O Pantanal tem cerca de 2 mil espécies de plantas, 580 de aves, 280 de peixes, 174 de mamíferos, 131 de répteis e 57 de anfíbios. O número de invertebrados é desconhecido. O bioma também é refúgio para espécies ameaçadas de extinção que vivem em outras regiões. Considerando levantamentos anteriores, o projeto Bichos do Pantanal estima que entre 30% e 35% das espécies de flora e cerca de 20% de mamíferos foram atingidos pelos atuais incêndios.
Os animais de maior porte têm maior chance de fugir. Se não forem cercados pelas chamas ou queimados nas patas pelo fogo que arde por baixo da vegetação, conseguem ir para áreas úmidas ou próximas aos rios. No entanto, em áreas em que há pouca água, praticamente nenhuma espécie consegue escapar.
Além de ter representantes do projeto Bichos do Pantanal, a força-tarefa conta com apoio da ONG Panthera, do Instituto Chico Mendes de Conservação da Biodiversidade (ICMBio), da Universidade Federal de Mato Grosso (UFMT), da Universidade Federal de Mato Grosso do Sul (UFMS) e do Instituto Nacional de Pesquisa do Pantanal (INPP).

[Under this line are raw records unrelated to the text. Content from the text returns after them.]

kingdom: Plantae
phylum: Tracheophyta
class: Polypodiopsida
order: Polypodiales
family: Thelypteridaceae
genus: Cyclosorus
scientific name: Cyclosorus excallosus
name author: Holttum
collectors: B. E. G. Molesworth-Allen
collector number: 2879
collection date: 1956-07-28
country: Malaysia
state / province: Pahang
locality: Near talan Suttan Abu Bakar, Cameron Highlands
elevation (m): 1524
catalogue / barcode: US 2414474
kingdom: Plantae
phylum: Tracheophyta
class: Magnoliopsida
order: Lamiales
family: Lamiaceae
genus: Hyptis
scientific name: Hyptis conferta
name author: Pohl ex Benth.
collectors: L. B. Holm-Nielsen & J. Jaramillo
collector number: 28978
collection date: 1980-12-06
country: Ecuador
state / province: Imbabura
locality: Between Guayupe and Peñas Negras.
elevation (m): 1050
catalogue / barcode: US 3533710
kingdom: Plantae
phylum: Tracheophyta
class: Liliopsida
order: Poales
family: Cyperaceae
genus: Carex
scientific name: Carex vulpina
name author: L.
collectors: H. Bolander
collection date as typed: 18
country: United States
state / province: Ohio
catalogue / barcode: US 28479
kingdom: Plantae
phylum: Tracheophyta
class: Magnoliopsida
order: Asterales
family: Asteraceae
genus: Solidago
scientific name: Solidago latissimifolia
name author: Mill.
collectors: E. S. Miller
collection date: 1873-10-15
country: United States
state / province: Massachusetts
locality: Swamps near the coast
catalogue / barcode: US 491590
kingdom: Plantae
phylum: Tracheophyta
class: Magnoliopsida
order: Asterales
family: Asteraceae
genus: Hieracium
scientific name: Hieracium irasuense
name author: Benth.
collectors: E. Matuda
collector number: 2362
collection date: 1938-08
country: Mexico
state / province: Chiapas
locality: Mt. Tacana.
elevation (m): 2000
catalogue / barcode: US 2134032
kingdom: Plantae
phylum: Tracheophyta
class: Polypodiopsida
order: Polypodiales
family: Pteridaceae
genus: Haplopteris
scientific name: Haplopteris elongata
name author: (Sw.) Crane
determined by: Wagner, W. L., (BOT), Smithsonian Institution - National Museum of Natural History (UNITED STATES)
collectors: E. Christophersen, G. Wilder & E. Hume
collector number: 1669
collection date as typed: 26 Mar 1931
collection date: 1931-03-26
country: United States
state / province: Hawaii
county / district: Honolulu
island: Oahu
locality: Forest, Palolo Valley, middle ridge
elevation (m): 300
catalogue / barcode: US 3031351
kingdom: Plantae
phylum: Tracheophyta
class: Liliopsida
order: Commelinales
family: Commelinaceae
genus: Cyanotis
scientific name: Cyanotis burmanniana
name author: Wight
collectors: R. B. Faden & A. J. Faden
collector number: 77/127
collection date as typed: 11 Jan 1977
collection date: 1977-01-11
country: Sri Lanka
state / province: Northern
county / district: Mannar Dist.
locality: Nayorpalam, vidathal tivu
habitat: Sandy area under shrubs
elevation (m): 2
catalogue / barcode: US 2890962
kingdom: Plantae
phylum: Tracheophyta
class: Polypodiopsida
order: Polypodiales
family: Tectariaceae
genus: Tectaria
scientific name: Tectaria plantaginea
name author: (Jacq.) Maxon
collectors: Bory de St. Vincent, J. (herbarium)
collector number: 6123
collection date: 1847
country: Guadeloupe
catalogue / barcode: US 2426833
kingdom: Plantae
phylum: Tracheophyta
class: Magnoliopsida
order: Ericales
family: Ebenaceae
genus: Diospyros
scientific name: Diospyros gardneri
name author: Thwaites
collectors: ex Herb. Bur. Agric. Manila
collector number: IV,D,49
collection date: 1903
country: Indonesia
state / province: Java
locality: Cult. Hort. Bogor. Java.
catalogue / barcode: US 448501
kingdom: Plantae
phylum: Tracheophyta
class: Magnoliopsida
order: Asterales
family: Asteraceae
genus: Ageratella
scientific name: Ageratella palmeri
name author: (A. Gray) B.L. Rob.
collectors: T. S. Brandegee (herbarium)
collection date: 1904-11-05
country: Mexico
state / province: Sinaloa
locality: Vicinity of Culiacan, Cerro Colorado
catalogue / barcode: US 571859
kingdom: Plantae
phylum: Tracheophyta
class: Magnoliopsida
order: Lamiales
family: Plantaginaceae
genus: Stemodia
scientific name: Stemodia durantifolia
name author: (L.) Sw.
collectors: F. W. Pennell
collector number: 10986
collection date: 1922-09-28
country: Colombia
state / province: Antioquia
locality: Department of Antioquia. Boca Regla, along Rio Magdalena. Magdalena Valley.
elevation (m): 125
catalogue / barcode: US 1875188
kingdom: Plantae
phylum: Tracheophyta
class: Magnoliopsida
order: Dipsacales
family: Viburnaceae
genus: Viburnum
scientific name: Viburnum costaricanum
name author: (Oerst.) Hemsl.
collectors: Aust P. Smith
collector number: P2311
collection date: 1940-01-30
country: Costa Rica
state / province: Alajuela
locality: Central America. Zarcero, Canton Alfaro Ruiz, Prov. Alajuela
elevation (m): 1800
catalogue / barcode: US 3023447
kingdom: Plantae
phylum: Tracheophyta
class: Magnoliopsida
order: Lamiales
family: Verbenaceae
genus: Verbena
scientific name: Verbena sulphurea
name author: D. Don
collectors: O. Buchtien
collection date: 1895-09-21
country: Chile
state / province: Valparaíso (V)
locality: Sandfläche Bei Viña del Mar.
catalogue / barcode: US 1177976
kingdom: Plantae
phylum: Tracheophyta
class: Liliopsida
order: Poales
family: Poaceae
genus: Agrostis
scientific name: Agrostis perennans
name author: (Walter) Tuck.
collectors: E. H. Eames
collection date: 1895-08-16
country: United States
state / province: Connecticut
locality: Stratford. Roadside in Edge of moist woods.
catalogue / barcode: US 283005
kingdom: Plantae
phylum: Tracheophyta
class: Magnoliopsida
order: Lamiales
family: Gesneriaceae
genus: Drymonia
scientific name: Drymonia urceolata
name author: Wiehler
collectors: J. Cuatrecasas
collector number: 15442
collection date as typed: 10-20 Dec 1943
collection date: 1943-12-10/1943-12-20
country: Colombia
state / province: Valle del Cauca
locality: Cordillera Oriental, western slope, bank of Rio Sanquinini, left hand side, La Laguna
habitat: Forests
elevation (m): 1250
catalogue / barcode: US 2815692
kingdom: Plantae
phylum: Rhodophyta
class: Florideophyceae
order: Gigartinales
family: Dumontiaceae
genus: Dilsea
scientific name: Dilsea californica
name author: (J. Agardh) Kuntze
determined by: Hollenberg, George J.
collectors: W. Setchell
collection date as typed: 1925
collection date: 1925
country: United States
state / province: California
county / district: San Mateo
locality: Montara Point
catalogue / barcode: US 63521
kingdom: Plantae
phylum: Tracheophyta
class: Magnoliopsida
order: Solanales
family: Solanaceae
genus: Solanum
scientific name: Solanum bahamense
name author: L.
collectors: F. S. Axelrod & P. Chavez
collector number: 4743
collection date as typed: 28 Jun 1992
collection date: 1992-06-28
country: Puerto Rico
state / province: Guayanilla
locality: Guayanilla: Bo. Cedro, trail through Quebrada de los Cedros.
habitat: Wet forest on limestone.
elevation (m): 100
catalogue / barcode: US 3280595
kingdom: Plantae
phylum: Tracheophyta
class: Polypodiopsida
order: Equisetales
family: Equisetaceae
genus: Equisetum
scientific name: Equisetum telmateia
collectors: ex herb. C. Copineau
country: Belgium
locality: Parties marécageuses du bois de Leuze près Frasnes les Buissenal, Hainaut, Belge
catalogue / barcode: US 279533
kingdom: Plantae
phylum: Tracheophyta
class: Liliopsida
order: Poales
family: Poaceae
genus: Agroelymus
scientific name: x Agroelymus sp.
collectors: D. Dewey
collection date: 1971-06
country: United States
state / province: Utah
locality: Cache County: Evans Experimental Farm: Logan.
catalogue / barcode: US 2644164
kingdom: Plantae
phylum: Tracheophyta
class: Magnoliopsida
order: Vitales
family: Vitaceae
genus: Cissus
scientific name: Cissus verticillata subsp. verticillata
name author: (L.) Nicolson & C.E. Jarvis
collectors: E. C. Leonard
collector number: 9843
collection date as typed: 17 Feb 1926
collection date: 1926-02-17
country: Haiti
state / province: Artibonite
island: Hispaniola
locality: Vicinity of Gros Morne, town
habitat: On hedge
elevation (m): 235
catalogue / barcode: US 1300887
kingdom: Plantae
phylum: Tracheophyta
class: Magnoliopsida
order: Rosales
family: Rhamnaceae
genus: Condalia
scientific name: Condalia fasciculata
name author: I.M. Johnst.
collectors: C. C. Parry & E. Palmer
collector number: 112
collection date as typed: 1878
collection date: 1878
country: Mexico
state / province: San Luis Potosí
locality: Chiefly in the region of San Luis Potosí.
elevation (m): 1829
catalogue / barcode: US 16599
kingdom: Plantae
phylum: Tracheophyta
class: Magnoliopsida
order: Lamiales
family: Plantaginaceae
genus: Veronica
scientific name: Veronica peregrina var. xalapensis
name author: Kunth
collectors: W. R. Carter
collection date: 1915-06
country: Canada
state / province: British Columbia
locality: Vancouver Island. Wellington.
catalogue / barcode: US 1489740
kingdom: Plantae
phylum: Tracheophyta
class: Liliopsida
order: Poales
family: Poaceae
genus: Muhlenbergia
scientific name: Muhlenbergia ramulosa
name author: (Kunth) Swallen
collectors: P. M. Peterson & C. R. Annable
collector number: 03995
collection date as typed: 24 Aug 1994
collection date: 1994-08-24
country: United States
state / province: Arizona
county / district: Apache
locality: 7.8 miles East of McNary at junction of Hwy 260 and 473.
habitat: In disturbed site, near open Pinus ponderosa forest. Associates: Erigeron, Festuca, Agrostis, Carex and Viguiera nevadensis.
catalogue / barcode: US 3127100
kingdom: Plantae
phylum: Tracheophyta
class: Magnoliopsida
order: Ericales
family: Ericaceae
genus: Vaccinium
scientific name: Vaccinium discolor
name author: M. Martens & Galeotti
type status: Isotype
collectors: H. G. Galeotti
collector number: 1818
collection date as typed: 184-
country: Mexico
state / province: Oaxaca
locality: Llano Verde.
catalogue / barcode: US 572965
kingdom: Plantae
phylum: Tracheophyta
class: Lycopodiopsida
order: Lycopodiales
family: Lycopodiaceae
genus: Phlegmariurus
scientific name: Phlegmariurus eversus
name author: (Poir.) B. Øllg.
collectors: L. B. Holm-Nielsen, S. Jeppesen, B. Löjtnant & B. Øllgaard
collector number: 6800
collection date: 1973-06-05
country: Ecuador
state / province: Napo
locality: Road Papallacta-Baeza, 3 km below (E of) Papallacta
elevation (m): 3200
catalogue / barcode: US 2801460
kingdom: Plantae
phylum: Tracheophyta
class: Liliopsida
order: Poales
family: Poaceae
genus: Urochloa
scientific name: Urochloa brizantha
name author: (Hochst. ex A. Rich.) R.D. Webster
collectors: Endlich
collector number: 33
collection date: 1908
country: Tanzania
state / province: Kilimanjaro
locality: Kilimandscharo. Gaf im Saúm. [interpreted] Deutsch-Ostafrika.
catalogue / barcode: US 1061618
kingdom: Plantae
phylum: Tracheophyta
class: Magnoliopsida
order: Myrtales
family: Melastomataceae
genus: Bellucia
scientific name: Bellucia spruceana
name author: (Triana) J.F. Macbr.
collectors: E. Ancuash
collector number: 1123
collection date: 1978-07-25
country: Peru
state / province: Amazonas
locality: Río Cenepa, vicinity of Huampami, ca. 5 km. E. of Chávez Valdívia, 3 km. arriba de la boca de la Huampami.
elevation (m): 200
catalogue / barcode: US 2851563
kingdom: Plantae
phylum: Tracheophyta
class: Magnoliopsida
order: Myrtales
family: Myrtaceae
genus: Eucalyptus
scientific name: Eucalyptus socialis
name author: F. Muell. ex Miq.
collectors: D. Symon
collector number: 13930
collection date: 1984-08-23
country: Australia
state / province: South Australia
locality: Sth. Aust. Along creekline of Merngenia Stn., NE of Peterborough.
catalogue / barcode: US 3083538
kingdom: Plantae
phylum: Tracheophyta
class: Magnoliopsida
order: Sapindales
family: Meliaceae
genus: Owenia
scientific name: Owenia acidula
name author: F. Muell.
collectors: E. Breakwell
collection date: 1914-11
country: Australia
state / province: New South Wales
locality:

Também participam dos trabalhos profissionais do Instituto Homem Pantaneiro, do Instituto Brasileiro do Meio Ambiente e dos Recursos Naturais Renováveis (Ibama), entre outras instituições. A unidade da Empresa Brasileira de Pesquisa Agropecuária (Embrapa) do Pantanal tem atuado na elaboração dos protocolos e na análise dos dados coletados.